Sırtımı yatak başlığına yaslayarak tepsiyi alacaktım elinden ama vermeyip kaşığı çorbaya sokup bana uzatmıştı.

"Kendim yiyebilirim, sen yedin mi?" Dediğimde boğazımın acısından zor konuşmuştum. "Yedim ben, aç bakalım â de." Diyerek çocukla konuşur gibi konuşmasına gülüp dudaklarımı aralamıştım. Çorbayı yutarken zorlandığım için peşinden su vermişti ama su ılıktı.

"Bu su sıcak." Diye yüzümü buruşturduğumda onaylamıştı minik bir baş hareketiyle. "Soğuk içmen iyi olmaz diye düşündüm. Boğazın şiş ya." Dediğinde sessiz kalmıştım. Ne çok soğuk ne çok sıcak şeyler veriyordu. Bebek gibi ilgileniyordu benimle ve bu ilgi hoşuma gitmiyor desem yalan olurdu yani.

"Tamamdır. Şunu da iç şimdi." Diyerek ilacı uzattığında elime aldım. Bu ilaç şimdi boğazımdan nasıl geçecekti Allah'ım? Korktuğumu fark edince gülmüştü.

"İğneden korktuğun gibi ilaçtan da mı korkuyorsun yoksa?" Dediğinde dalga geçtiğini fark edince gözlerimi hemen ona çevirmiştim. Artık daha rahattı, daha samimiydi ve açmıştı kendini. Çok hoşuma gidiyordu bu durum.

"Korkmuyorum bir kere. Fazla büyük ve boğazım da şiş. Geçemezse boğulur ve ölürüm, o zaman ne olacak?" Diye biraz abarttığımda sesli bir şekilde gülmüştü. Allah'ım! Allah'ım çok tatlı bu! Tamam sakinim.

"Almila, küçücük ilaç. Biraz abartmıyor musun sence de?" Dediğinde oflayıp gerginlikle ilacı ağzıma koyup bol suyla yuttuğumda boğazımdan geçişini hissederek telaş yapsam da diğer ilaçları da içmiştim.

"Bak, korkacak bir şey yokmuş değil mi?" Diye kalkıp tepsiyi götüreceği sırada zil çalmıştı. Tepsiyi hemen mutfağa koyup kapıya bakmıştı. Ufak bir sessizliğin ardından bir gürültü duymuş ve Onur'u görmüştüm. Odama girerken Alperen'in hala gelmeyişiyle korkuyla, ağrıyan bedenimi umursamadan yataktan kalkıp onu ittirmiş, salona çıkmıştım.

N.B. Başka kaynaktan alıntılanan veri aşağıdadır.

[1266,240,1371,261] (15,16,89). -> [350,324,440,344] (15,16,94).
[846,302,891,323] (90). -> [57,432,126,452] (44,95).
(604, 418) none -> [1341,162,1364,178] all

"Konuşmaya geldim. Böylece beni terk edemezsin! Anlad-" Yerde yatıyordu. Telaşla yanına gidip onu uyandırmaya çalışmıştım. Başına koyduğum elimde hissettiğim sıvı ve irileşen gözlerimle elimdeki kana bakmıştım. Onur odamın kapısından telaşla baksa da bir şey yapmıyordu.

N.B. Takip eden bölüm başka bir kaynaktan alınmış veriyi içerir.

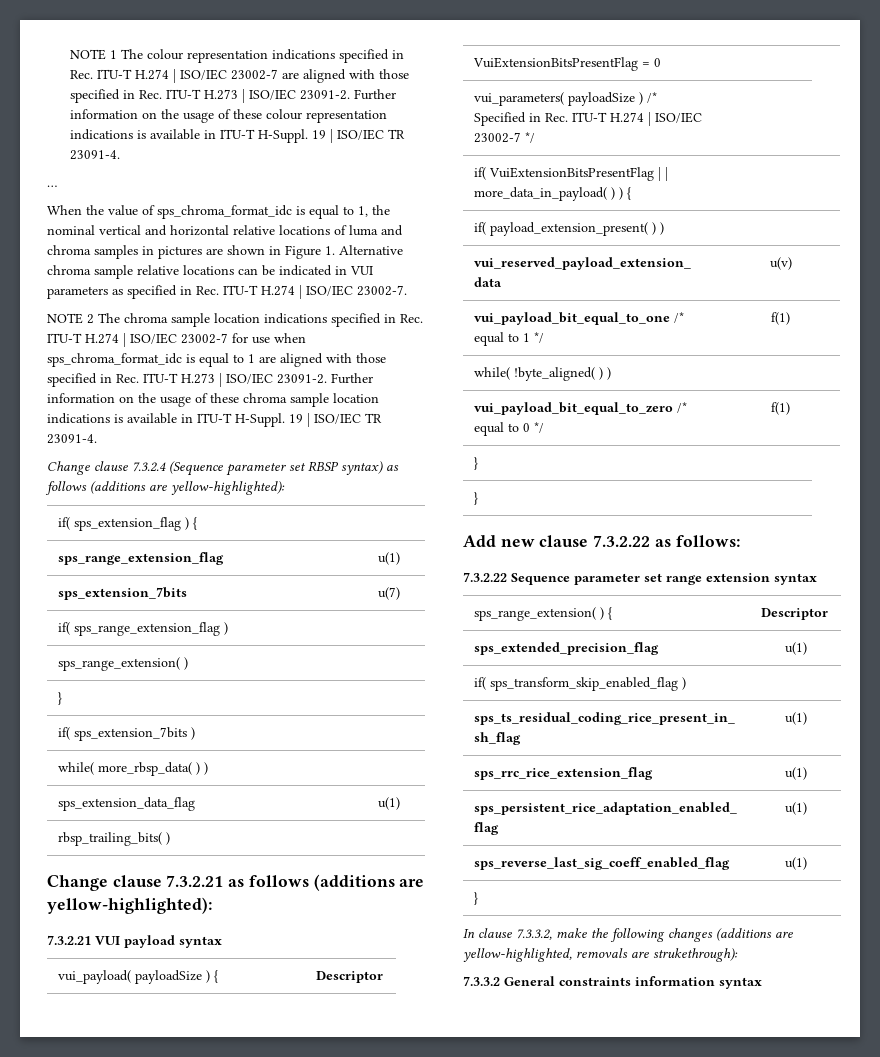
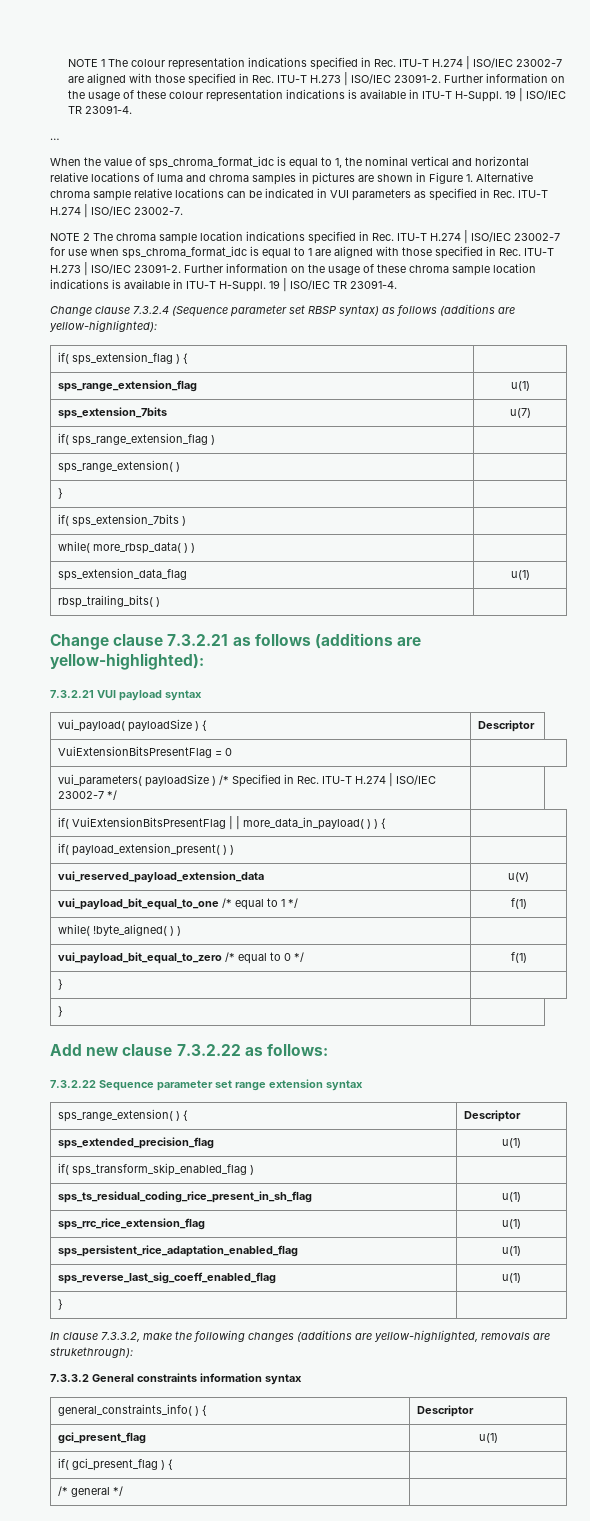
(762, 983) none -> [58,1404,208,1416] [417,1405,475,1417] [58,1432,147,1444] [478,1433,498,1443] [58,1458,174,1471] [58,1486,124,1497] // general_constraints_info( ) { | Descriptor // gci_present_flag | u(1) // if( gci_present_flag ) { | // /* general */ |

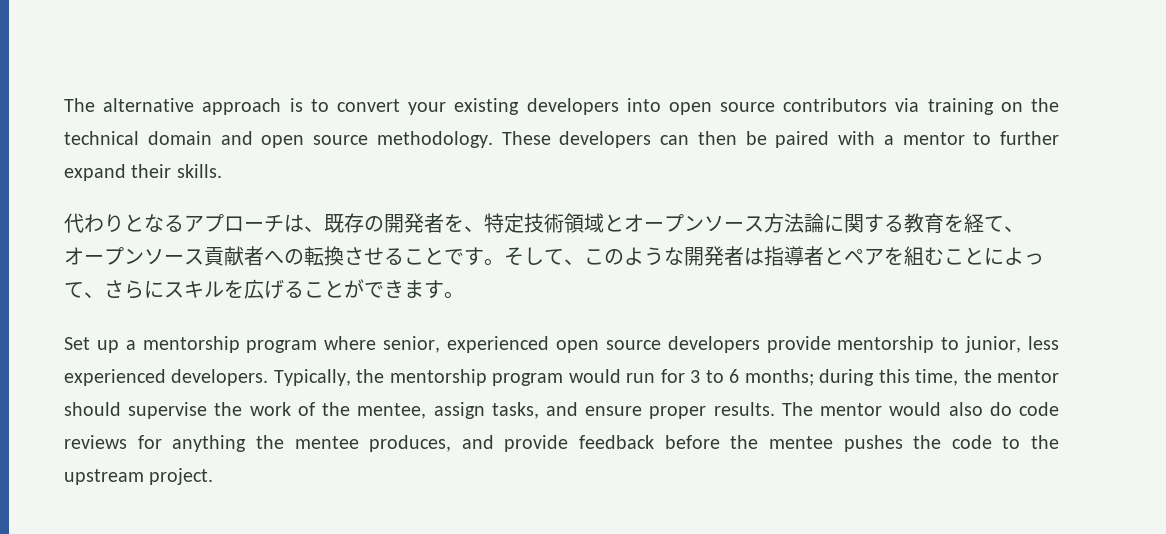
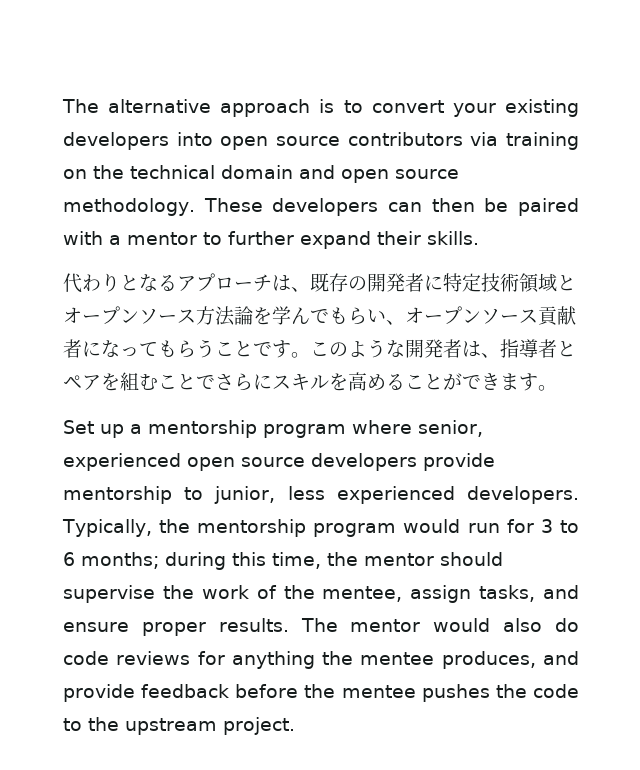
[444,214,484,232] を、 -> [424,275,443,291] に
[824,213,1004,233] に関する教育を経て -> [253,306,386,325] を学んでもらい
[264,246,404,266] への転換させる -> [82,339,215,358] になってもらう
[504,247,584,266] そして、 -> (310, 355) none
(764, 256) none -> [481,353,500,358] 、
[984,247,1044,265] [64,282,104,298] によって、 -> [196,375,215,389] で
[244,279,284,299] 広げ -> [348,372,386,391] 高め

"Ne duruyorsun gerizekalı!? Ambulansı ara! Çabuk!" Alperen'in başını dizime koyduğumda gözlerim dolmaya başlamıştı. Onur hızla telefonunu çıkarıp ambulansı aramıştı. Ona bir şey olursa işte o zaman ben bu Onur'la mahkemelerde uğraşmaktan çekinmezdim bu defa.

"Alperen? Beni duyuyor musun? Lütfen, hadi aç gözlerini. Delireceğim lütfen uyan." Yüzü buruştuğunda ve yavaşça gözlerini açtığında gözyaşlarımın yüzüne akmasıyla gözlerini kırpıştırmıştı.

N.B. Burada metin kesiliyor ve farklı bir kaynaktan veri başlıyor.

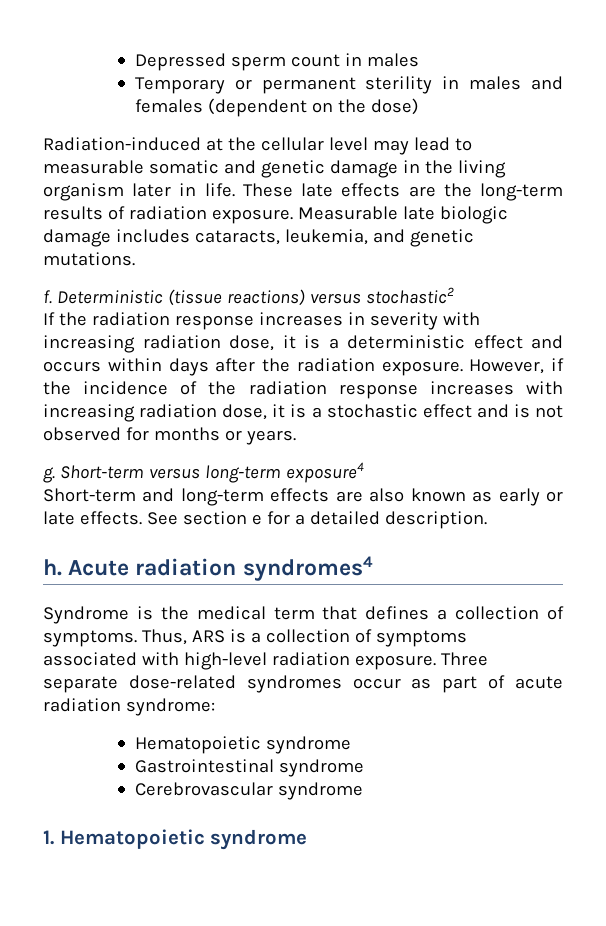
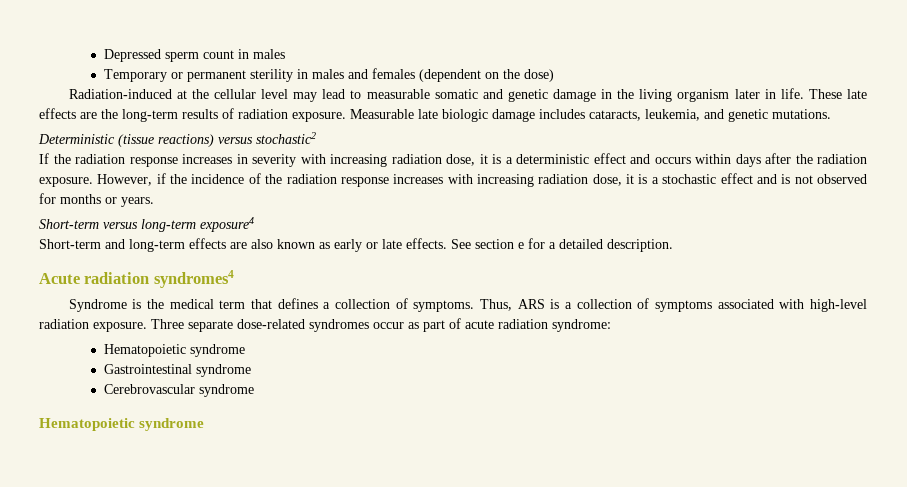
[43,290,52,304] f. -> (831, 114) none
[43,467,55,483] g. -> (154, 202) none
[43,559,62,576] h. -> (673, 245) none
[43,830,54,845] 1. -> (255, 390) none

"Kıpırdama, ambulans geliyor. Bir hasar olabilir, kıpırdama tamam mı?" Dediğimde onaylayıp yanağındaki elimi tutmuştu yatıştırıcı bir şekilde bakarken.

"Almila, ben gerçekten bilerek yapmadım. İttirdim, girişteki sehpaya takılmış olmalı. Yemin ederim bak bil-" Sözünü sert sesimle kestim.

"Kes sesini!" Alperen'den ayırmadığım öfkeli bakışlarım onu bulduktan sonra Alperen tekrar dikkatimi üzerine çekmek için elimi sıkmıştı.

"İyiyim, kalkabilirim. Dediğim gibi tecrü-" Susturmuştum dudaklarına bastırdığım elimle. Zaten hemen ambulans gelmişti. Görevliler içeriye girdiğinde dikkatli bir şekilde başını bırakıp kalkmıştım yerden. Başım döndüğünde Onur dirseğimden tutup desteklemişti.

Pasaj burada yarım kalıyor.